用Python检测电子表格文件的编码
检测电子表格文件中文本编码的最可靠方法是什么?我正在使用Python 3.8来检测CSV和Microsoft Excel(.xlsx和.xls)文件的编码,这些文件包含来自西欧,中欧和东欧语言的文本(例如英语,西班牙语,法语,波兰语,俄语,俄语,乌克兰,, ETC。)。 每个电子表格文件仅包含以其中一种语言写的文本。
我已经尝试使用Beautiful Soup的Unicodedammit Libary来检测文本的编码,并且大部分时间都可以使用,并且BS4.UnicodeDampImit库比Chardet Library更准确( https://pypi.org/project/project/chardet/ )。但是,UnicoDedammit无法检测到一些编码,例如Windows 1250:
from bs4 import UnicodeDammit
text = 'Wrocław'
win_1250_bytes = text.encode('windows-1250') #Polish text encoded to win-1250
print(win_1250_bytes)
b'Wroc\xb3aw'
print(UnicodeDammit(win_1250_bytes).original_encoding)
iso-8859-1
看来CSV文件可以使用显式编码(例如Windows-1250等)保存,但是Microsoft Excel ExplEdseets在编码中受到限制,它可以保存为吗?默认情况下,MS-Excel文件似乎保存为UTF-8,并且无法保存到MS-Excel中的非UTF8编码。
我在代码中写了电子表格课程,但不确定如何准确检测CSV和Excel文件中文本的编码:
import pandas as pd
from os import path
from bs4 import UnicodeDammit
class SpreadsheetFile:
def __init__(self, file_path):
if path.isfile(file_path) and file_path.lower().endswith('.csv'):
self._dataframe = pd.read_csv(file_path)
self._encoding = self.get_file_encoding(file_path)
elif path.isfile(file_path) and (file_path.lower().endswith('.xls') or file_path.lower().endswith('.xlsx')):
self._dataframe = pd.read_excel(file_path)
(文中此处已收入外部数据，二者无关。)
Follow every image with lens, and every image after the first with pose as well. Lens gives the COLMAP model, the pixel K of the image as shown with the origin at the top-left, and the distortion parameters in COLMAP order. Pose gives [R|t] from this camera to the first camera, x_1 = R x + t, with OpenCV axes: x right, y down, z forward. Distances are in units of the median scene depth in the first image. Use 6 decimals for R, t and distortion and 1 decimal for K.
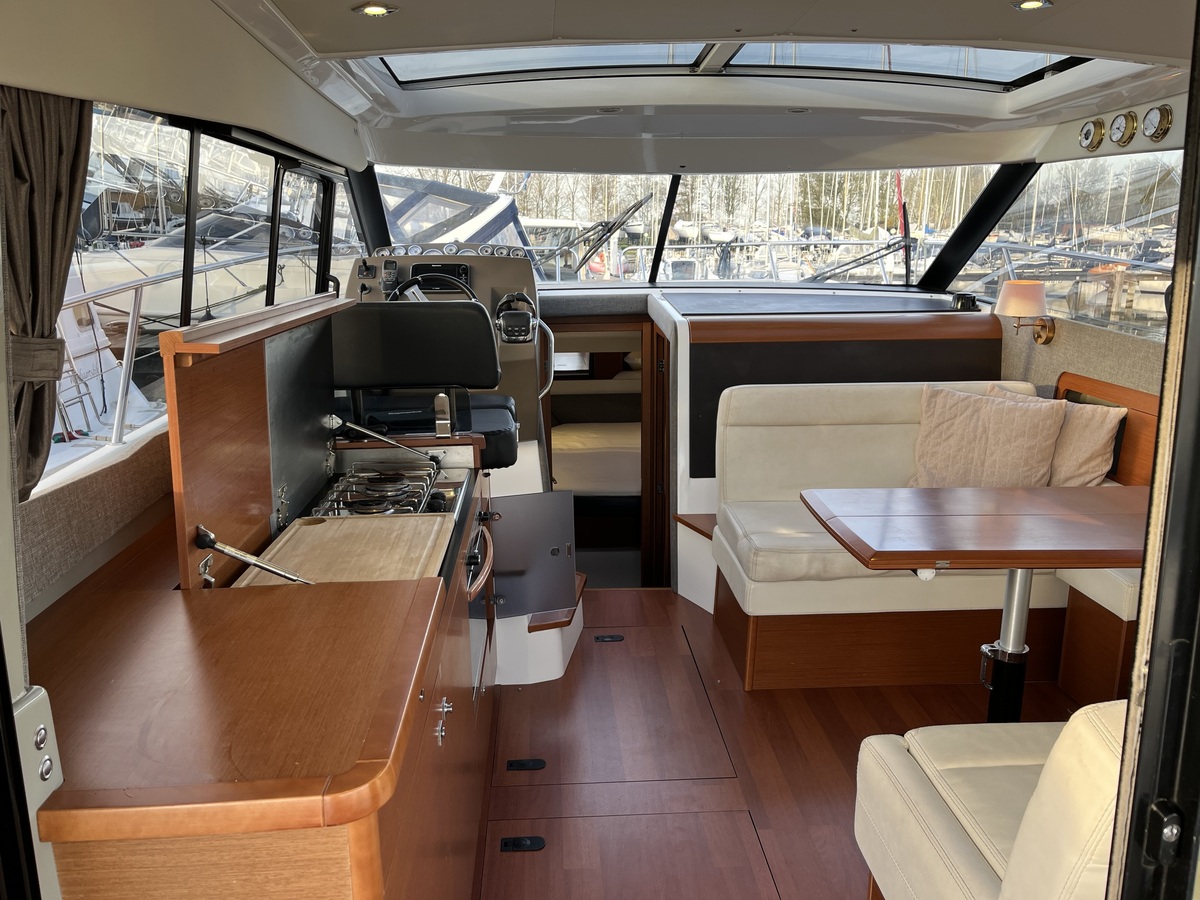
lens RADIAL K [[908.7, 0, 599.2], [0, 908.7, 458.1], [0, 0, 1]] dist [0.057324, -0.074699]
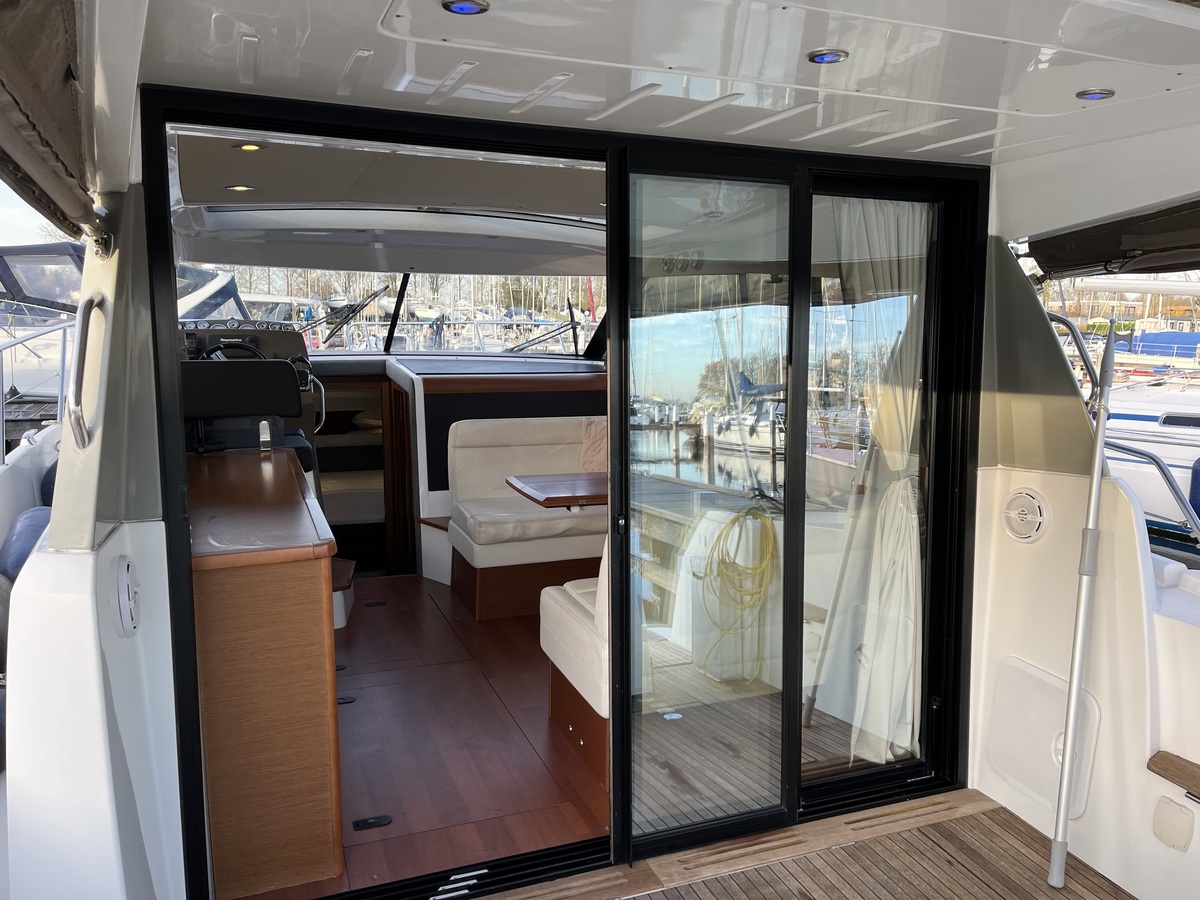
lens RADIAL K [[908.7, 0, 604.6], [0, 908.7, 453.4], [0, 0, 1]] dist [0.057324, -0.074699]
pose [[0.949122, -0.030169, 0.313460, -0.094631], [0.057080, 0.995394, -0.077028, 0.105532], [-0.309692, 0.091001, 0.946472, -0.475339]]
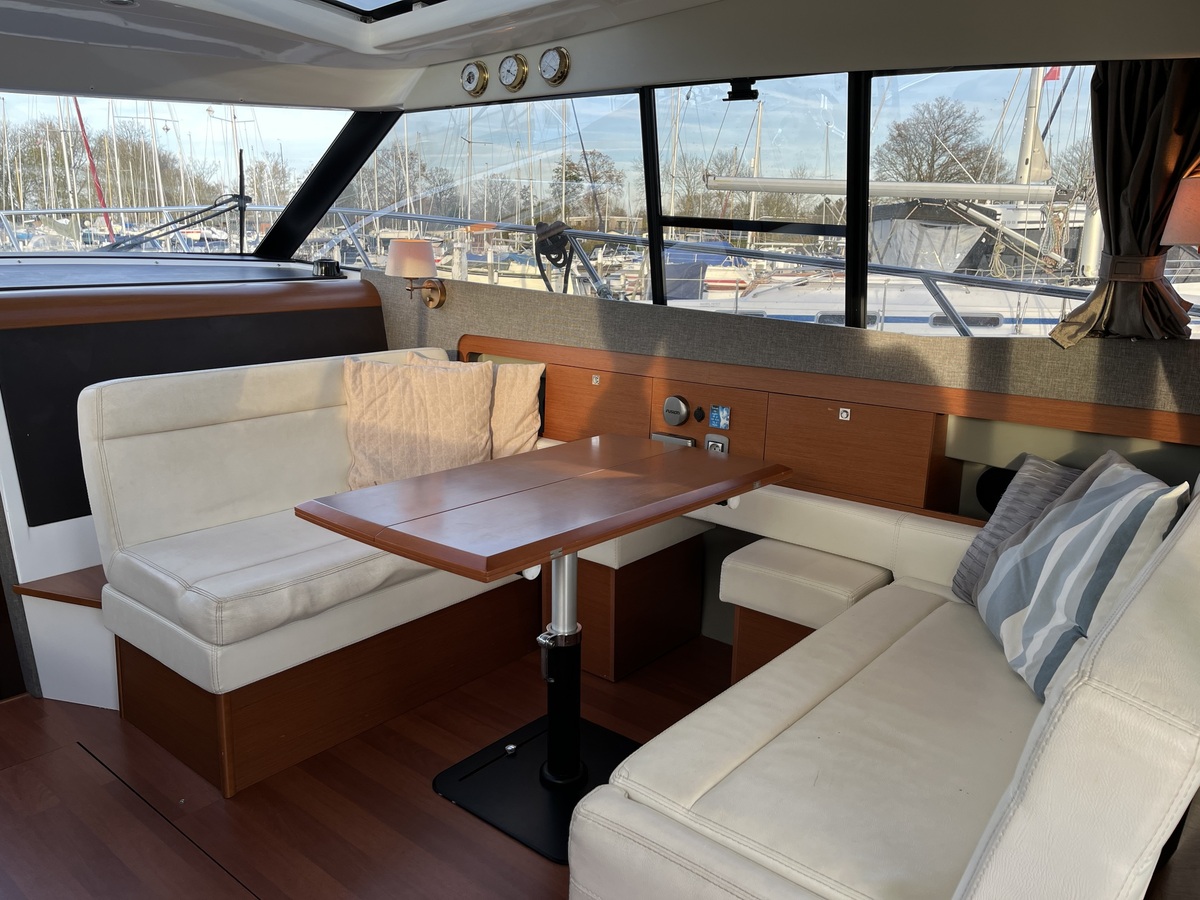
lens RADIAL K [[908.7, 0, 601.6], [0, 908.7, 459.8], [0, 0, 1]] dist [0.057324, -0.074699]
pose [[0.694049, -0.161113, 0.701669, -0.095319], [0.157652, 0.984994, 0.070229, -0.010452], [-0.702454, 0.061877, 0.709034, 0.256465]]
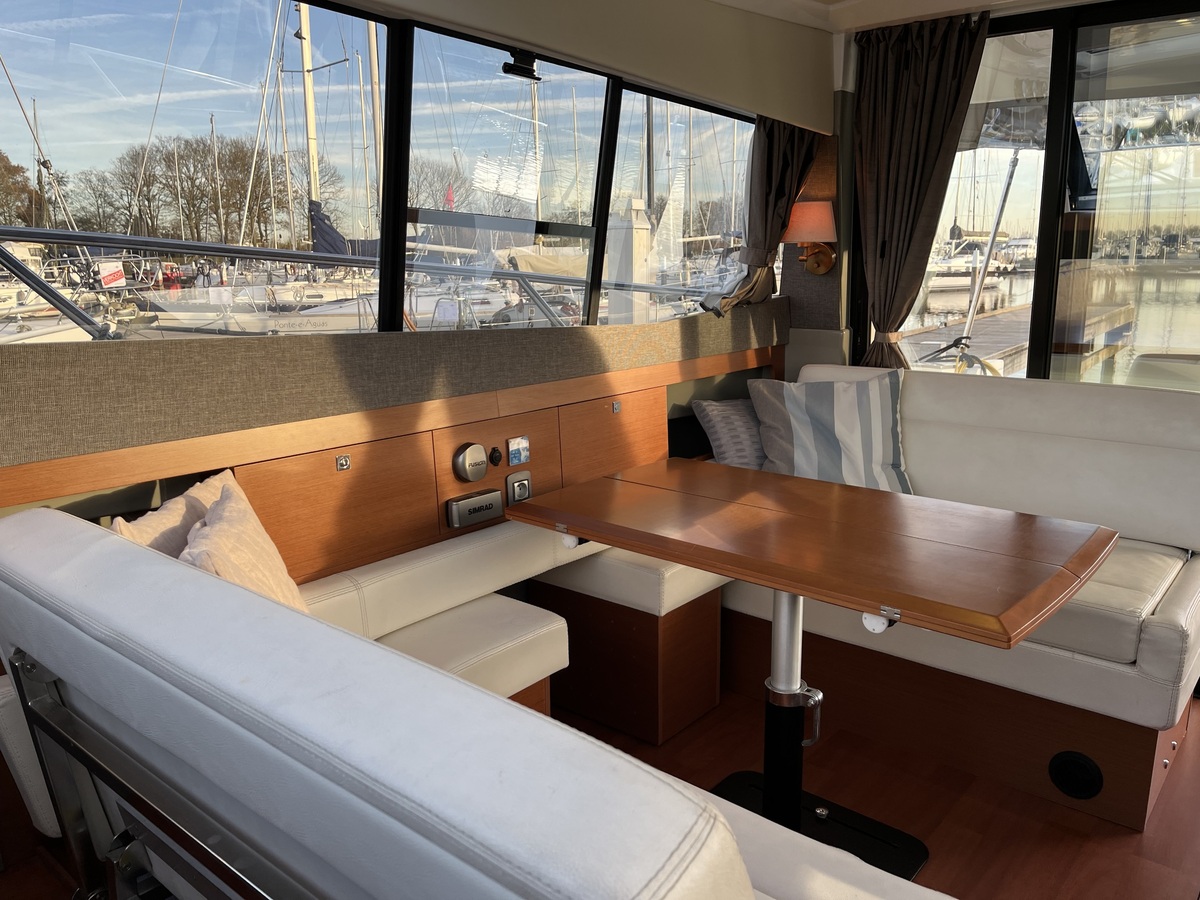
lens RADIAL K [[908.7, 0, 599.5], [0, 908.7, 456.5], [0, 0, 1]] dist [0.057324, -0.074699]
pose [[-0.716583, -0.137073, 0.683900, 0.047083], [0.178558, 0.911777, 0.369837, -0.218212], [-0.674259, 0.387135, -0.628889, 1.172928]]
self._encoding = self.get_file_encoding(file_path)
def get_file_encoding(self, file_path):
with open(file_path, 'rb') as f:
content = f.read()
return UnicodeDammit(content).original_encoding
感谢您的任何建议。
What is the most reliable way to detect the encoding of text in a spreadsheet file? I am using Python 3.8 to detect the encoding of CSV and Microsoft Excel (.xlsx and .xls) files that contain text from Western European, Central European, and Eastern European languages (e.g. English, Spanish, French, Polish, Russian, Ukrainian, etc.).
Each spreadsheet file will only contain text written in only one of those language.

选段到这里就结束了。